Read the lines below. Copy out any that hold the string "bottom".

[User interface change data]
"""

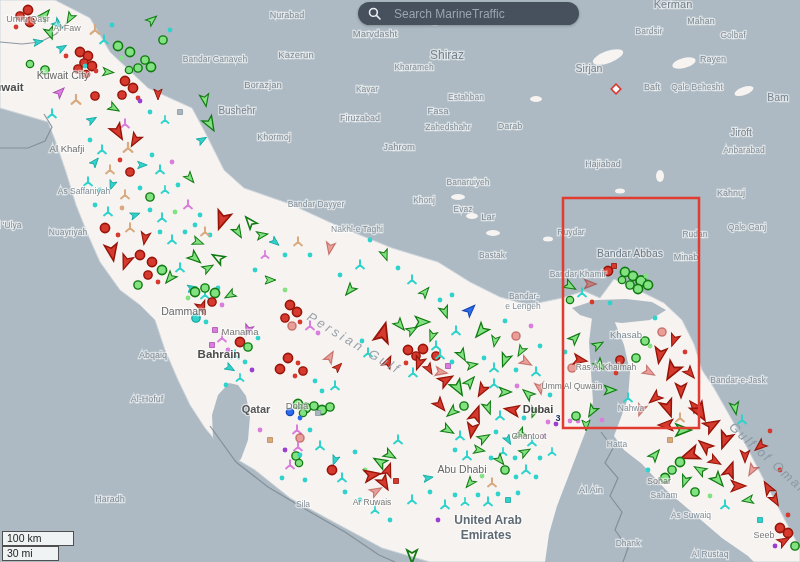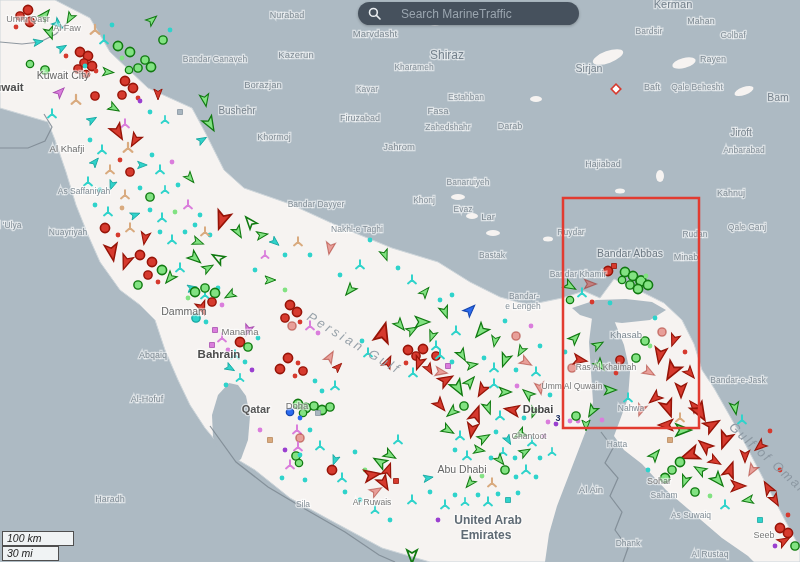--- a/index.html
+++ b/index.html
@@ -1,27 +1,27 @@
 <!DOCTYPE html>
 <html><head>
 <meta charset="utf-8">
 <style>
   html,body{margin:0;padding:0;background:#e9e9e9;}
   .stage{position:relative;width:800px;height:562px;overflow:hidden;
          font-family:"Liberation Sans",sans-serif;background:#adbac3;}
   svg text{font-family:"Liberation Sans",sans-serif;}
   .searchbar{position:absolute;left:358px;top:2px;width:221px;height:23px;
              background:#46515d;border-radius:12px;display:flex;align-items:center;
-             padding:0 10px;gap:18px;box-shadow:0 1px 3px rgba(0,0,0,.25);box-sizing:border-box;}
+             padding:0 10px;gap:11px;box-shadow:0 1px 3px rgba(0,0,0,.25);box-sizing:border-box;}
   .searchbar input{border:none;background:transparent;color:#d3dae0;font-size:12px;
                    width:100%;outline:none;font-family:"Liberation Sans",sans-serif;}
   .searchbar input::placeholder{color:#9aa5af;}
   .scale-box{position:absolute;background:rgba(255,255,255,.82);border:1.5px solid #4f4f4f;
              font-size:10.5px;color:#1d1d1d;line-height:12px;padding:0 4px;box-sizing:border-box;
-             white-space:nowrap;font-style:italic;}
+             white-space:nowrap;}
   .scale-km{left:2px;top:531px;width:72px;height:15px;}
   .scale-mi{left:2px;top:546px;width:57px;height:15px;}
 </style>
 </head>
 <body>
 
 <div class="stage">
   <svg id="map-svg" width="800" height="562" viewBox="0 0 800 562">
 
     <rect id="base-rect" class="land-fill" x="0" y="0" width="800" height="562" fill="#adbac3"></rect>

"""
"""

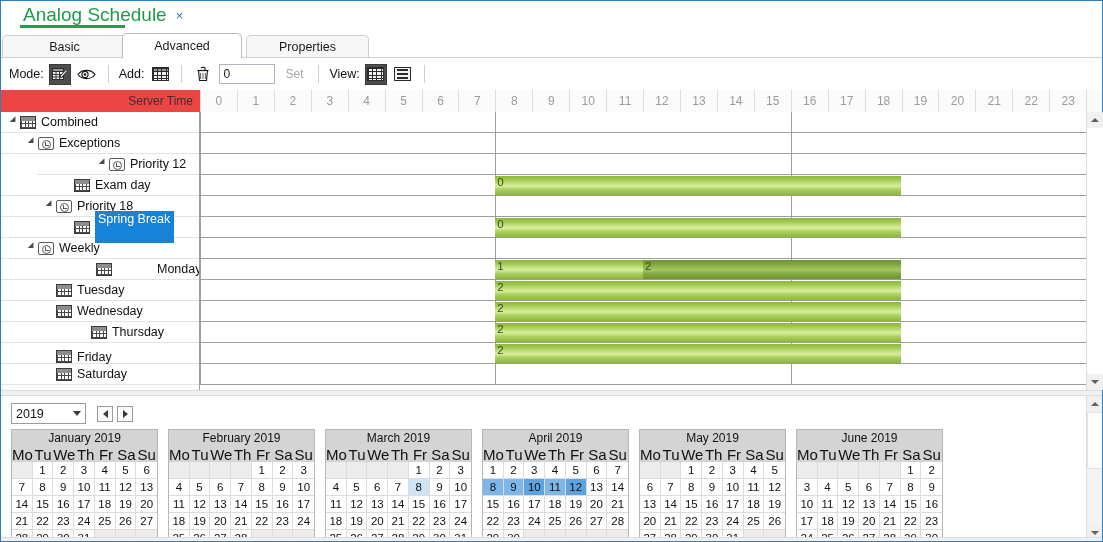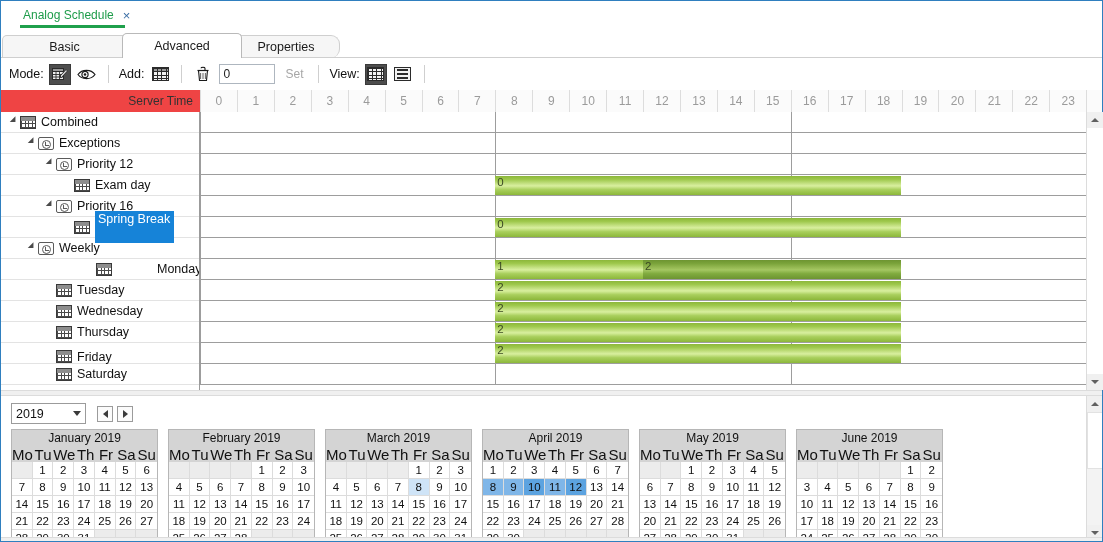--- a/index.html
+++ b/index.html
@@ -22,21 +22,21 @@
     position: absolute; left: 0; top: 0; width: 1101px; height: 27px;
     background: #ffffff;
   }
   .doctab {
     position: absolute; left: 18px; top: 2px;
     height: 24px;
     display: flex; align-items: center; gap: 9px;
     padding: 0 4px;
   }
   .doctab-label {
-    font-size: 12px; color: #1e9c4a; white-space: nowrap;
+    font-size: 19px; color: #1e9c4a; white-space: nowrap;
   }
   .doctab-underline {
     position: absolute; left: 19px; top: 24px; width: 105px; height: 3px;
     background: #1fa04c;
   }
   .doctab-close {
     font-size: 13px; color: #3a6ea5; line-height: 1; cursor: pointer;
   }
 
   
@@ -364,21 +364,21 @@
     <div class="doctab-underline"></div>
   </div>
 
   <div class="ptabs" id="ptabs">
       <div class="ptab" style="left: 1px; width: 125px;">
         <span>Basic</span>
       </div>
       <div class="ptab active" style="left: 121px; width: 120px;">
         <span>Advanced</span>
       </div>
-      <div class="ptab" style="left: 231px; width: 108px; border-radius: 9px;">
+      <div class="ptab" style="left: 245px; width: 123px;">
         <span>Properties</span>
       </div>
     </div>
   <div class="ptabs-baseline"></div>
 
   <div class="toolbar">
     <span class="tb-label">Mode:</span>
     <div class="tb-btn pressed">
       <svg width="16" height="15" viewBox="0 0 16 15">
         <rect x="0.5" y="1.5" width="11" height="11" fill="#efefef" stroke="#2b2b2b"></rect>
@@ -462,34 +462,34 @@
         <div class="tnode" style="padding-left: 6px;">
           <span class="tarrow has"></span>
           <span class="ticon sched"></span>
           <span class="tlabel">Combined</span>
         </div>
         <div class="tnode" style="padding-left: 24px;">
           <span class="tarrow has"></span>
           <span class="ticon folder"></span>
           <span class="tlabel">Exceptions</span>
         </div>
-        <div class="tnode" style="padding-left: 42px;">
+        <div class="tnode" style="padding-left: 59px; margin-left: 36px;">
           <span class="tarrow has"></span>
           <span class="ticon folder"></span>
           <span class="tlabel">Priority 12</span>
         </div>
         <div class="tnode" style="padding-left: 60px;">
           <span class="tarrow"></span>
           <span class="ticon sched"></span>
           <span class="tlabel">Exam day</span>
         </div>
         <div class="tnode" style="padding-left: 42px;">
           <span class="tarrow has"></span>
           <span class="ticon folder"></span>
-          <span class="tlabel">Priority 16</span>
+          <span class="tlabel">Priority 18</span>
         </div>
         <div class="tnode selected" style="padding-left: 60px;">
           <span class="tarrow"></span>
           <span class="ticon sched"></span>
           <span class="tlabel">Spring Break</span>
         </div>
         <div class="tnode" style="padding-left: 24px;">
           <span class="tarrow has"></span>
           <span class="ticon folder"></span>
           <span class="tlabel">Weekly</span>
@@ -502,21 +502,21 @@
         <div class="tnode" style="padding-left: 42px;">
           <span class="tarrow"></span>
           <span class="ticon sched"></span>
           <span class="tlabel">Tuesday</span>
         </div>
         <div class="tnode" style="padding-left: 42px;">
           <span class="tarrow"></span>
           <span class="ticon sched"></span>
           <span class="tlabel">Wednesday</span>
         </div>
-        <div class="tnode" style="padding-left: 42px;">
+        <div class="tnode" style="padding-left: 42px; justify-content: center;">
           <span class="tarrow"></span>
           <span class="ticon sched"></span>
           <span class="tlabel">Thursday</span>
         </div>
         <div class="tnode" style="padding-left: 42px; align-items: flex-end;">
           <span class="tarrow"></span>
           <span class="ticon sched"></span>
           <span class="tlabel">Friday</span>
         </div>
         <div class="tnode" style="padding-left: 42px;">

"""
"""

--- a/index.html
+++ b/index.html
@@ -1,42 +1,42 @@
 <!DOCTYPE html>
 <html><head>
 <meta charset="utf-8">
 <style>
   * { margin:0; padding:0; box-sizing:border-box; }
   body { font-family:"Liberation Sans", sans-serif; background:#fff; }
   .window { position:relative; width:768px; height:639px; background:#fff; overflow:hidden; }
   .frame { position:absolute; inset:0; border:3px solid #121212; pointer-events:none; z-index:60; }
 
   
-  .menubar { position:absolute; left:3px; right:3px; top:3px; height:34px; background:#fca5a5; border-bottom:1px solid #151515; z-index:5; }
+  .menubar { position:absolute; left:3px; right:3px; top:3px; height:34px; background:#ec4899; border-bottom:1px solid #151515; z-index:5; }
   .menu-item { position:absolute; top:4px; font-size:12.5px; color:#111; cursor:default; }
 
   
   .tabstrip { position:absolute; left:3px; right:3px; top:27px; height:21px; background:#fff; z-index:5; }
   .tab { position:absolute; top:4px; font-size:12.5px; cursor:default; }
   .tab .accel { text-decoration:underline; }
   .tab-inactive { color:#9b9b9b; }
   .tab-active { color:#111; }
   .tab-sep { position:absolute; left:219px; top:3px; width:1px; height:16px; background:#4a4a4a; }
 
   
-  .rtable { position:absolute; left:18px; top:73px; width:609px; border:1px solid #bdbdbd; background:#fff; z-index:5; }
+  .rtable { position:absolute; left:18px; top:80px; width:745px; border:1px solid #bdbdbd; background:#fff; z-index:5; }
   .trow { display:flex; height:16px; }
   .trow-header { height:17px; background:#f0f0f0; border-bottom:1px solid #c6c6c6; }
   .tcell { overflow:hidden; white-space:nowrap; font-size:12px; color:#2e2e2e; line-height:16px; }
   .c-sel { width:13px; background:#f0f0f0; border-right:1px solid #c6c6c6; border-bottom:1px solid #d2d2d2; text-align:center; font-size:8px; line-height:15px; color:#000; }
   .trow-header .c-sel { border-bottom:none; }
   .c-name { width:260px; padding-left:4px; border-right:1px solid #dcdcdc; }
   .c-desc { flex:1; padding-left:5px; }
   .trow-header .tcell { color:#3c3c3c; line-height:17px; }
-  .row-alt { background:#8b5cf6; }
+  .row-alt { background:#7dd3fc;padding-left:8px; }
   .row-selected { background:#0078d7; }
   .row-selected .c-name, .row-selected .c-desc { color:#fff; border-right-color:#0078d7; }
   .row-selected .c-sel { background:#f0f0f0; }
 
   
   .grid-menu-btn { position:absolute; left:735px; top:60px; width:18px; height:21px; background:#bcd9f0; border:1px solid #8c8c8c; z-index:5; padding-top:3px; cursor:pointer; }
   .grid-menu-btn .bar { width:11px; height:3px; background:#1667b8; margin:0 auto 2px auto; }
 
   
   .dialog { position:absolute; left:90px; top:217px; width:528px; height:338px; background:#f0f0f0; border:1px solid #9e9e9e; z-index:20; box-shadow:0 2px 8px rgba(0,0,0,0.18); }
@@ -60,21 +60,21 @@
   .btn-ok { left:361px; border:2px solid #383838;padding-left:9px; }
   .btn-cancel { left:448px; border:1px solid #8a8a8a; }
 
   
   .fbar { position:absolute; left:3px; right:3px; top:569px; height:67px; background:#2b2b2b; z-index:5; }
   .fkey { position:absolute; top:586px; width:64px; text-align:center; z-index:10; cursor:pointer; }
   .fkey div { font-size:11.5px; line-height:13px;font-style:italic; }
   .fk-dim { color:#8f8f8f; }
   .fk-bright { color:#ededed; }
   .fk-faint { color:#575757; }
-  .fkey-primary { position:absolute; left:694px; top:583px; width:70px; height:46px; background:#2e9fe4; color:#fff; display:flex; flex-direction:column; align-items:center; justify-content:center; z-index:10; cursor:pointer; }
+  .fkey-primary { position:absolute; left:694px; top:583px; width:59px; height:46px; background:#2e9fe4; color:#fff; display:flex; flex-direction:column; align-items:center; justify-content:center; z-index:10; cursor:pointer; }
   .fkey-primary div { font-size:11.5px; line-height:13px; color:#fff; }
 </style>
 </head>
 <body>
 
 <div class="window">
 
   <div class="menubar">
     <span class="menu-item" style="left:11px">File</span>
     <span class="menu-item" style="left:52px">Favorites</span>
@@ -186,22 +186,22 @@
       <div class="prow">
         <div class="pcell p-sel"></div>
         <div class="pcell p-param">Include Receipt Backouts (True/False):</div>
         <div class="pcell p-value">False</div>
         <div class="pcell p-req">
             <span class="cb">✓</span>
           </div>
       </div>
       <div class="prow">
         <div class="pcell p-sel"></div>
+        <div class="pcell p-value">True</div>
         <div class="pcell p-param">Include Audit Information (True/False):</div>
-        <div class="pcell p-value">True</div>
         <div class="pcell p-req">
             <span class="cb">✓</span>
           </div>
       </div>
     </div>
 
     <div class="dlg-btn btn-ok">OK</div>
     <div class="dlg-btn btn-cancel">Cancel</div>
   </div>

"""

REPLY TO THE EXERCISE ->
-  .menubar { position:absolute; left:3px; right:3px; top:3px; height:34px; background:#fca5a5; border-bottom:1px solid #151515; z-index:5; }
+  .menubar { position:absolute; left:3px; right:3px; top:3px; height:34px; background:#ec4899; border-bottom:1px solid #151515; z-index:5; }
   .trow-header { height:17px; background:#f0f0f0; border-bottom:1px solid #c6c6c6; }
   .c-sel { width:13px; background:#f0f0f0; border-right:1px solid #c6c6c6; border-bottom:1px solid #d2d2d2; text-align:center; font-size:8px; line-height:15px; color:#000; }
   .trow-header .c-sel { border-bottom:none; }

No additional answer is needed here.